柳小风一脸急切,快步上前道:“不瞒你们说,与我同来的伙伴,至今下落不明。总不能我一人回去,无论如何,也得见着他的人才行。”
苏清宴眉头略皱:“此事为何不早说。偏要等我将诸事交代完毕纔讲。”
“哎呀。姐……哦,石大哥,我方纔不是见你正斥责徒弟嘛。看你骂得那般带劲,我哪里好插嘴。”
苏清宴听闻他还有同伴失散,神色一正,问道:“你那同伴,与你失散多久了。”
柳小风掰着指头,一脸苦思:“约莫七八日。不对,该有十天了。也不对,快半个月了。”
他这副模样,惹得陈彦如与陈彦康姐弟二人再也绷不住。
两人猛地抿紧嘴脣,两颊肌肉剧烈抽搐,彷彿有隻仓鼠在里头疯狂打拳。
硬生生把涌到喉咙口的笑声往下压,没成想却憋成了鼻子里一声短促又怪异的‘吭哧’——这一声刚落,陈彦如终于绷不住,‘哈哈哈哈’的大笑起来。
陈彦如抹着笑出的眼泪道:‘师父我实在忍不住了。’”
苏清宴淡淡“嗯”了一声。
姐弟俩身子一震,立刻恢復了平日里恭谨肃然的模样。
苏清宴转向柳小风:“小风,可曾与你那同伴约定过接头之处?”
柳小风连连点头:“有啊,有啊。便在你这承和堂。”
苏清宴闻言,心中稍定:“这便好办。你让他径直前来便是。我与名融说一声,你明早便和你两个外甥出发。”

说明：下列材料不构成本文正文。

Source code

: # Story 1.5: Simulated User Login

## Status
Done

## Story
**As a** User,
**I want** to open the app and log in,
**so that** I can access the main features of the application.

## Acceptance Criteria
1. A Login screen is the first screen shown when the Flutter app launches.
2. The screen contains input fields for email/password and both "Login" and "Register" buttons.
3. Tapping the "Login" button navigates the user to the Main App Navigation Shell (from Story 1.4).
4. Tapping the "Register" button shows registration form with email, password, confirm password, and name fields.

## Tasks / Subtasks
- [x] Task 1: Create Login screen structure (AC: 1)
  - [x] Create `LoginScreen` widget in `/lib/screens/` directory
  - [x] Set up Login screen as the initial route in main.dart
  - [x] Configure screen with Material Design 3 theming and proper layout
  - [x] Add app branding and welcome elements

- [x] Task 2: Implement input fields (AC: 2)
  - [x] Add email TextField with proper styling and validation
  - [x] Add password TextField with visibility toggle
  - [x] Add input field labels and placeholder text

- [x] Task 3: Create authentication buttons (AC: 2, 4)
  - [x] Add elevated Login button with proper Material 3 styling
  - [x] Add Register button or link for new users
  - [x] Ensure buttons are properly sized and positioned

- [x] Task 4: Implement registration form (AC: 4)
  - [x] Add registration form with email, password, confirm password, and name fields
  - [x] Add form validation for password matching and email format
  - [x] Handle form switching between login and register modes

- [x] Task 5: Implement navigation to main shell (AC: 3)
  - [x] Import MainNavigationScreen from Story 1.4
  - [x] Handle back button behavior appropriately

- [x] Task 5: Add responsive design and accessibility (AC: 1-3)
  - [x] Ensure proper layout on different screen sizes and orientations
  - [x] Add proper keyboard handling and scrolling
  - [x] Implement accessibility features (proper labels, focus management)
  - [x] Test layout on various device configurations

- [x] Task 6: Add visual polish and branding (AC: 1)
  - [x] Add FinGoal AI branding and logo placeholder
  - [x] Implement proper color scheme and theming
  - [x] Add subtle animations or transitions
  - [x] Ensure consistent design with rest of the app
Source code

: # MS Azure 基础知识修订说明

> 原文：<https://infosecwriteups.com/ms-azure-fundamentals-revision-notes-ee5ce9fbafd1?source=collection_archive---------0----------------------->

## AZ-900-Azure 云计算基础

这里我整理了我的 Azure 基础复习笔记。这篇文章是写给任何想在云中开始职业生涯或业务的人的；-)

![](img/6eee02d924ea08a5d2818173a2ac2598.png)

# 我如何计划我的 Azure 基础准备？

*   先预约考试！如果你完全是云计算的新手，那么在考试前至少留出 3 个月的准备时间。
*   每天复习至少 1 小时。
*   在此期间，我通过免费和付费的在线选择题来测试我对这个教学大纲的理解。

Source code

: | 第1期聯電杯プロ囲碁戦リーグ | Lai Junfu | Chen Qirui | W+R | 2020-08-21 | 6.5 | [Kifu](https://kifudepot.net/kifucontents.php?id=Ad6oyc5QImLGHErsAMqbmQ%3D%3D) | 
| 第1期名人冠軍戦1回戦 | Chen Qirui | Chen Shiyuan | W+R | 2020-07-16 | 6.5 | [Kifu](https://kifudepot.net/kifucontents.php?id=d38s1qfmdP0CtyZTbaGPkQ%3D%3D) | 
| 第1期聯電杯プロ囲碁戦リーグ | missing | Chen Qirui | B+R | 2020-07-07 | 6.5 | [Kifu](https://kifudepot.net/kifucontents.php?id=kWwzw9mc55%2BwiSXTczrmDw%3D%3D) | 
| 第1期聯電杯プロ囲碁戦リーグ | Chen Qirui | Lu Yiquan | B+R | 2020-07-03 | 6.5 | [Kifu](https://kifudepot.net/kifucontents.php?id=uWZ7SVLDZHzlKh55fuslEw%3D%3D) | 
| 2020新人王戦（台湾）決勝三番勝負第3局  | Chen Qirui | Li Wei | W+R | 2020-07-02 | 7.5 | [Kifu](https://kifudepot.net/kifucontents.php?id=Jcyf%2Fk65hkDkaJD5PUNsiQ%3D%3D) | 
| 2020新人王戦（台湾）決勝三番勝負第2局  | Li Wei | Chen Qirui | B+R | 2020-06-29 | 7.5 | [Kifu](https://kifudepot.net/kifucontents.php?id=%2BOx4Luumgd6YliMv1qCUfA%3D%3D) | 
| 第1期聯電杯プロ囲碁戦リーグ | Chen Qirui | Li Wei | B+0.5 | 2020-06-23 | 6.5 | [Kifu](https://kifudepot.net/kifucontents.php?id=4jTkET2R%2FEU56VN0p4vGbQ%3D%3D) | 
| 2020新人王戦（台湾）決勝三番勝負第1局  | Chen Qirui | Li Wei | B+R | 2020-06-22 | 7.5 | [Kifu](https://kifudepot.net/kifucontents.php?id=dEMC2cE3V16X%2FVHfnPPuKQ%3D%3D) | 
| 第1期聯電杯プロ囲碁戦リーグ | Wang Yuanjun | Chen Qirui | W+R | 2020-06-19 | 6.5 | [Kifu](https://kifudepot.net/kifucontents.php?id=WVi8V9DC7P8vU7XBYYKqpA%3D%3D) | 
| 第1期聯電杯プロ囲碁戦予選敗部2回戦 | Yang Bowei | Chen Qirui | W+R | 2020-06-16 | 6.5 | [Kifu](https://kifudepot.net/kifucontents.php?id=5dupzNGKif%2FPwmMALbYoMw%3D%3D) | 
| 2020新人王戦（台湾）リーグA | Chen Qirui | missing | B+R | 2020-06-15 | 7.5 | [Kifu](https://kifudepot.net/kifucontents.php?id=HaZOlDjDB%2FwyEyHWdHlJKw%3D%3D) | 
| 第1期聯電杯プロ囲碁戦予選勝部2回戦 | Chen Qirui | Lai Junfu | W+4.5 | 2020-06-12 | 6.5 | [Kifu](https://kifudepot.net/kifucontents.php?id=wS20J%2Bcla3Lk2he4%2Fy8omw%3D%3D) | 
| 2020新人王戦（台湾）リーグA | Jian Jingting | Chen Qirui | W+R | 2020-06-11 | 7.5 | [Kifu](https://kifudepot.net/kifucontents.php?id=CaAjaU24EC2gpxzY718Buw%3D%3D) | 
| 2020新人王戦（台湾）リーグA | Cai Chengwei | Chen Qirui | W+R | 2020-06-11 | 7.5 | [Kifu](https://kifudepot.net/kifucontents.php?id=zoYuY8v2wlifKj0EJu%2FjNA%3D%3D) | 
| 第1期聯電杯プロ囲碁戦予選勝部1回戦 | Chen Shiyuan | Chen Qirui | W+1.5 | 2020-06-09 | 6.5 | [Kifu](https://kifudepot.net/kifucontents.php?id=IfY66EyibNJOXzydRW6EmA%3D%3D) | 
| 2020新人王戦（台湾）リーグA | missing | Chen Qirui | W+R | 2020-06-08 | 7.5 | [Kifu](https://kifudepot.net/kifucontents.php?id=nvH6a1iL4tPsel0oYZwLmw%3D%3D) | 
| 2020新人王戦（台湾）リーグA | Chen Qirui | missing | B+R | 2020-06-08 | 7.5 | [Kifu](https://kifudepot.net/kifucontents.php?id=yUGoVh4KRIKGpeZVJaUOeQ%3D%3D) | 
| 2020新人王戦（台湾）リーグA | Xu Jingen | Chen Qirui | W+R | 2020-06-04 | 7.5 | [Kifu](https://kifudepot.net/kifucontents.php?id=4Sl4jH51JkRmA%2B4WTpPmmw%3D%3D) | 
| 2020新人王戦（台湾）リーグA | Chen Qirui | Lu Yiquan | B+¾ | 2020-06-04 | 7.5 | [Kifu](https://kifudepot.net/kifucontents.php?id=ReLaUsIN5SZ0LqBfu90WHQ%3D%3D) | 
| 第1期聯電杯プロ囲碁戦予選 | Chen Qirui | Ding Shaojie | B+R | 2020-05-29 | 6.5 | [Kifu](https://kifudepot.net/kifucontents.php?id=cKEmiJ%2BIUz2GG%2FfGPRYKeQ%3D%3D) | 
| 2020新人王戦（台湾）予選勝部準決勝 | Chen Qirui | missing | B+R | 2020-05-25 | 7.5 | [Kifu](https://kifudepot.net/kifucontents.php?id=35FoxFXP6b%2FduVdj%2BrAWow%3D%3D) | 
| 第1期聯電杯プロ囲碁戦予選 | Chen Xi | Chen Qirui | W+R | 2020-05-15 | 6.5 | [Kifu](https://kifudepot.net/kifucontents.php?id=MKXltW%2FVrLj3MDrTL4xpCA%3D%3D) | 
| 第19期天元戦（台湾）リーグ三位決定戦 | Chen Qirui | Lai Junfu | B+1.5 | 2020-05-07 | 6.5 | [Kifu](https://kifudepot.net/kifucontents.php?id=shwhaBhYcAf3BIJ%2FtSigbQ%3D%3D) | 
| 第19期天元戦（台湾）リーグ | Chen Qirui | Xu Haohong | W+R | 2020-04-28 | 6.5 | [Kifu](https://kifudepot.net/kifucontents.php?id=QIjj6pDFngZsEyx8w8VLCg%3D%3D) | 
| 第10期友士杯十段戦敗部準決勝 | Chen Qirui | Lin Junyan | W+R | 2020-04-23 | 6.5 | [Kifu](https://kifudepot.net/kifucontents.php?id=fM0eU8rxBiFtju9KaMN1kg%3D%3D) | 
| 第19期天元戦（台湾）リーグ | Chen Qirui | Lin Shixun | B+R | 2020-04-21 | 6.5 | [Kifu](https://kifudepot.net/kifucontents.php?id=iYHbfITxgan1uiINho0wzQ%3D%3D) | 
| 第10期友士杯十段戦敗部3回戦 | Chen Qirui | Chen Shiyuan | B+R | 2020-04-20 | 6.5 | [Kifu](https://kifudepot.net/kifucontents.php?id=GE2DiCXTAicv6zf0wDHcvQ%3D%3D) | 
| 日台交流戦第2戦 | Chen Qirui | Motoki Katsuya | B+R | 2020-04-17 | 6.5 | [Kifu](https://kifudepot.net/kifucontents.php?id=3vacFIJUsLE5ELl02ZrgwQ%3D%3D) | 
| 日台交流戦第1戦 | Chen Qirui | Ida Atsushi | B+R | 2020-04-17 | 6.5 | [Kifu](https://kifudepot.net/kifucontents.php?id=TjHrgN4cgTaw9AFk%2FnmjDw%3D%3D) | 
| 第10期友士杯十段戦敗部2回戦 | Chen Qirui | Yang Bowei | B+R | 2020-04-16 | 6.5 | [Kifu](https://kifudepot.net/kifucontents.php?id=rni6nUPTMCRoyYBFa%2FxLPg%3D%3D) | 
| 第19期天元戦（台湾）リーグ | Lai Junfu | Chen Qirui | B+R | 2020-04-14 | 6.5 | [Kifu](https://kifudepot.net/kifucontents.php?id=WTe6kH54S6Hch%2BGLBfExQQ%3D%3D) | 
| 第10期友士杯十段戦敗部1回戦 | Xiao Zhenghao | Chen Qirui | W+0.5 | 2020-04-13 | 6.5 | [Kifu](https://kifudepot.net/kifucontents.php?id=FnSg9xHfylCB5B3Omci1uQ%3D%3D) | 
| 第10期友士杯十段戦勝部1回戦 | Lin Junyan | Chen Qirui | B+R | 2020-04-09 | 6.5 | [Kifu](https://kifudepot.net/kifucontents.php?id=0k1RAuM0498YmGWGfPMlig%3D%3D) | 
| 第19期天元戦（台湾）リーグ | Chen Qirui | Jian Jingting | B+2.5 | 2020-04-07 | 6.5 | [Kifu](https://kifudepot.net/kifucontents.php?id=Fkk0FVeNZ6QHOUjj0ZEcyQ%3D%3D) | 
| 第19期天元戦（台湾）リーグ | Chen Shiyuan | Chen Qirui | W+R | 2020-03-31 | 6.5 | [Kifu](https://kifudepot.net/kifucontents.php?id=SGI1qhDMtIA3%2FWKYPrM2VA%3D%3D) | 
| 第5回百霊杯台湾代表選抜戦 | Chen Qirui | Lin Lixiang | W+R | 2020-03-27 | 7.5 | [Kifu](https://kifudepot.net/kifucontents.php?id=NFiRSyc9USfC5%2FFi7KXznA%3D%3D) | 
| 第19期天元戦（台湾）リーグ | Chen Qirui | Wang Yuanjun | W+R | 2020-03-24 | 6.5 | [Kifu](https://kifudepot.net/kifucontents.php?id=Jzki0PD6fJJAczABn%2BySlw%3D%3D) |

“这可不行。”柳小风急得直襬手,“我答应了刘叔叔,要与他一同回去的。若只我带着他们回去,宗剑却不见踪影,他问起来,我如何交代?”
陈彦如见这新认的舅舅说话行事如孩童般,甚是好玩。
她俏皮地走到苏清宴面前,仰头道:“师父,师父。你说,舅舅那个同伴,会不会被人牙子给骗去卖了。又或者,不小心被狼叼走了。”
苏清宴瞪了她一眼:“不许胡说。一个成人,怎会说没就没。”
他沉吟片刻,对柳小风道:“小风啊,这样罢。这几日,我遣人去帮你打听。你便留在府中,将望月神剑传授给你这两个外甥。”
“行。石大哥,那你定要快些,此事可拖不得。”
苏清宴无奈地摇了摇头:“你放心。我倒是纳闷,你姐姐怎会让你这么个糊涂虫过来。当真是稀里糊涂。”
陈彦康素来是个武痴,听得此言,又见柳小风那不甚牢靠的模样,心中不禁起了疑竇:“师父啊,您说的那望月神剑,究竟厉害不厉害。会不会是个水货。”
苏清宴抬手在他后脑勺上不轻不重地拍了一下:“混球。你孃亲那般高绝的武功,到你嘴里竟成了水货。”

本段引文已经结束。